Investing.com - The Australian dollar slid against its U.S. counterpart on Thursday in Asia after data showing that the country's unemployment rate jumped to the highest in eight months boosted expectations for an interest rate cut.
The unemployment rate rose for a second straight month to 5.2%, above forecasts for a reading of 5%.
The data has "increased the risk the Reserve Bank of Australia (RBA) will cut the cash rate in June, earlier than our call of July," said Kaixin Owyong, Sydney-based economist at National Australia Bank, in a Reuters report.
AUD/USD slid 0.2% to 0.6914 by 1:00 AM ET (05:00 GMT), bringing losses for the month to date to 3.6%.
The U.S. Dollar Index that tracks the greenback against a basket of other currencies was little changed at 97.340.
The greenback was under pressure as U.S. yields slid on weak U.S. April retail sales and industrial output data.
News that U.S. may delay tariffs on the auto sector by up to six months had little impact on the dollar today.
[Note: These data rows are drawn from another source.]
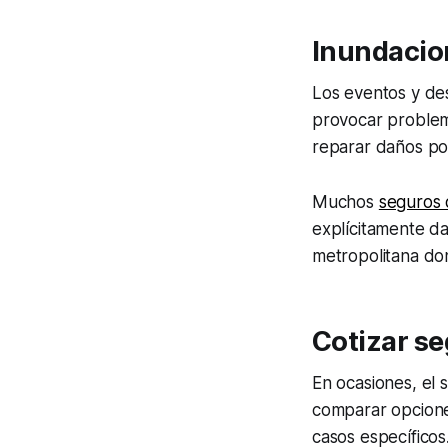
Inundacio
Los eventos y des
provocar problema
reparar daños por
Muchos
seguros 
explícitamente da
metropolitana do
Cotizar se
En ocasiones, el 
comparar opciones
casos específicos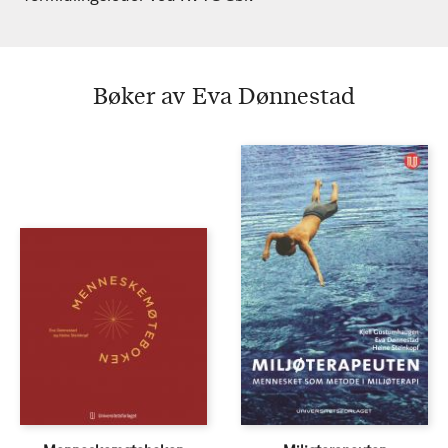
Bøker av Eva Dønnestad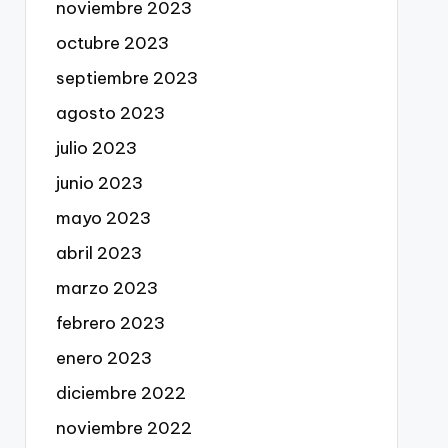
noviembre 2023
octubre 2023
septiembre 2023
agosto 2023
julio 2023
junio 2023
mayo 2023
abril 2023
marzo 2023
febrero 2023
enero 2023
diciembre 2022
noviembre 2022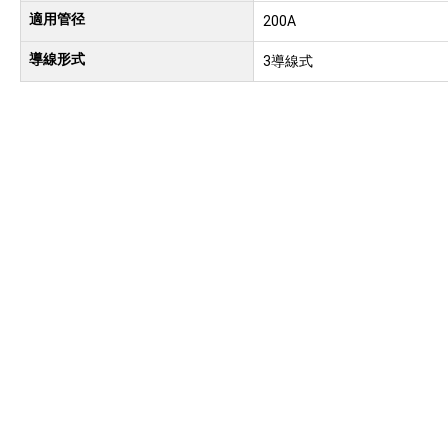
適用管径
200A
導線形式
3導線式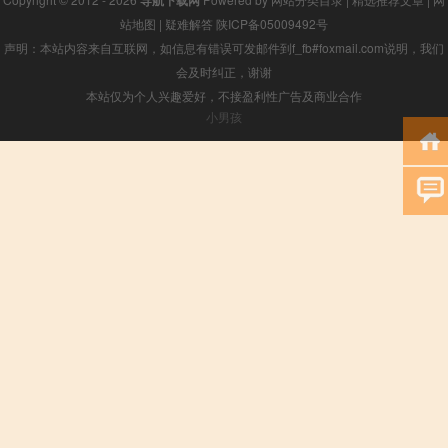
导航下载网
站地图
|
疑难解答
陕ICP备05009492号
声明：本站内容来自互联网，如信息有错误可发邮件到f_fb#foxmail.com说明，我们
会及时纠正，谢谢
本站仅为个人兴趣爱好，不接盈利性广告及商业合作
小男孩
The USD/CNY pair rose 0.1% to 6.8778.
The USD/JPY pair edged down 0.1% to 109.46. Citing a government source with direct knowledge, Reuters reported that the Japanese government is considering downgrading its economic outlook amid the intensifying trade dispute between the U.S. and China. The ongoing trade war has negatively impacted Japanese exports and factory output, the reports said.
"Capital expenditure is likely to have deteriorated, and net exports may have improved as imports probably fell faster than shipments, which were not necessarily a good thing. As such, Q1 GDP will likely turn out poorly," the source added.